*What you should do*: From the first line to the last, transcribe the data exactly and skip the pictures.

..........

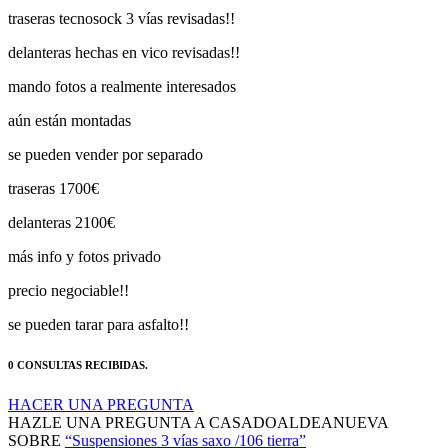
delanteras hechas en vico revisadas!!
mando fotos a realmente interesados
aún están montadas
se pueden vender por separado
traseras 1700€
delanteras 2100€
más info y fotos privado
precio negociable!!
se pueden tarar para asfalto!!
0 CONSULTAS RECIBIDAS.
HACER UNA PREGUNTA
HAZLE UNA PREGUNTA A CASADOALDEANUEVA
SOBRE
“Suspensiones 3 vías saxo /106 tierra”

..........

*Finished exercise*:
delanteras hechas en vico revisadas!!
mando fotos a realmente interesados
aún están montadas
se pueden vender por separado
traseras 1700€
delanteras 2100€
más info y fotos privado
precio negociable!!
se pueden tarar para asfalto!!
0 CONSULTAS RECIBIDAS.
HACER UNA PREGUNTA
HAZLE UNA PREGUNTA A CASADOALDEANUEVA
SOBRE
“Suspensiones 3 vías saxo /106 tierra”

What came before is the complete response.